Apesar de ter mais apoio e infra-estrutura, o professor da iniciativa privada também leva angústias para casa. Para manter um bom padrão de vida, dificilmente se limita a trabalhar numa única escola. Resultado: acumula turnos e funções. Para completar, as relações na escola mudaram. Hoje, o professor deve estar aberto a ouvir seus alunos e estimulá-los a aprender e não a impor conhecimentos. “Isso é positivo, mas exige mais de quem seria a ‘autoridade’. Estamos num momento de transição. E o professor nem sempre está preparado para o confronto em sala de aula”, analisa a professora de filosofia Maria Lúcia Arruda Aranha, de São Paulo.
Há também a discussão do fato de a escola assumir papéis que, em tese, deveriam ser da família, como o estabelecimento de limites na educação e o senso de certo e errado.
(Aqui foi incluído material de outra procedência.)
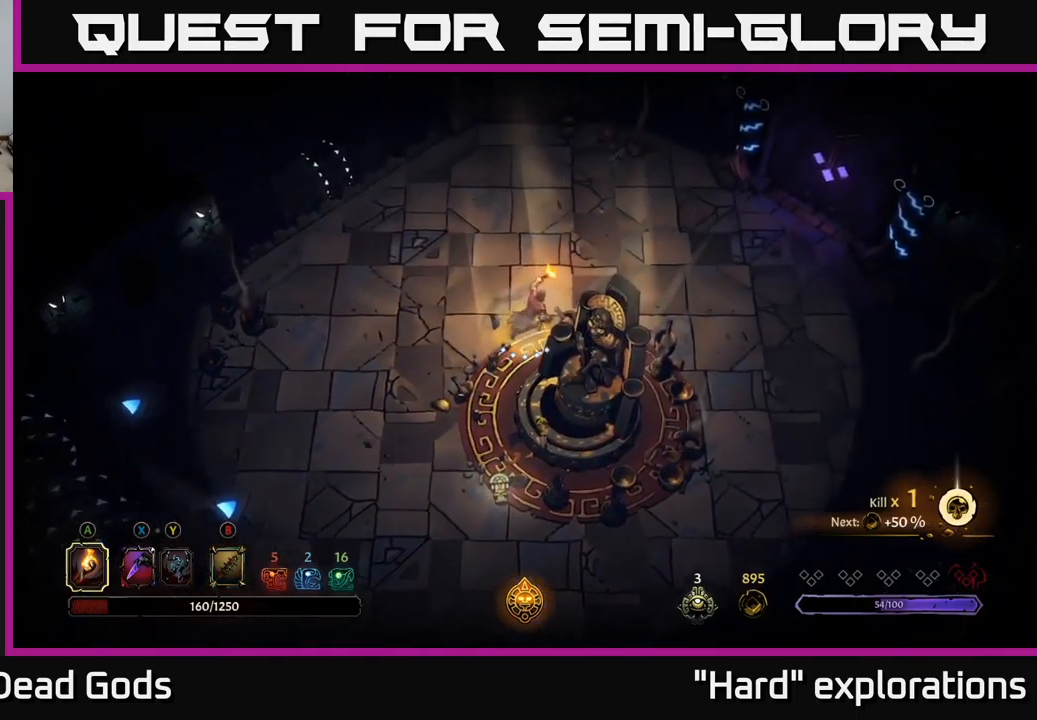
{"buttons": [], "left_stick": "right", "right_stick": "center", "events": [[200, "left_stick", "right"]]}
Nos últimos anos, os colégios retomaram a função de discutir temas como ética e cidadania. Esse processo leva o professor à maior exposição de si e de sua própria formação. Somados, esses fatores aumentam o quadro de exigências do educador. Algumas instituições particulares perceberam o risco de ter um professor estressado. É o caso do Pueri Domus, de São Paulo. O colégio de primeiro e segundo grau mantém convênio pedagógico com 120 escolas particulares em 18 Estados. Oferece aos educadores oficinas e cursos anti-stress. “Nossa linha de frente é o professor e ele tem que responder a expectativas da escola e dos pais. É estimulado, mas também muito cobrado”, resume a pedagoga Eloisa Ponzio, coordenadora de formação de professores da rede.
Além dos esgotados, que driblam a competitividade e a violência, o professorado no Brasil tem outros heróis. Iracilda Régis Batista é um exemplo. Ela anda cinco quilômetros por dia para chegar à escola 13 de Maio, encravada no meio da floresta amazônica paraense. Nem a distância, as classes multisseriadas, na qual alunos de primeira e de quarta série dividem o mesmo espaço, e o embate com a pobreza são capazes de diminuir sua fé. “Nada se compara ao prazer de colocar um pouco de sonho e esperança na vida de uma pessoa”, diz. É de gente como ela que este país precisa.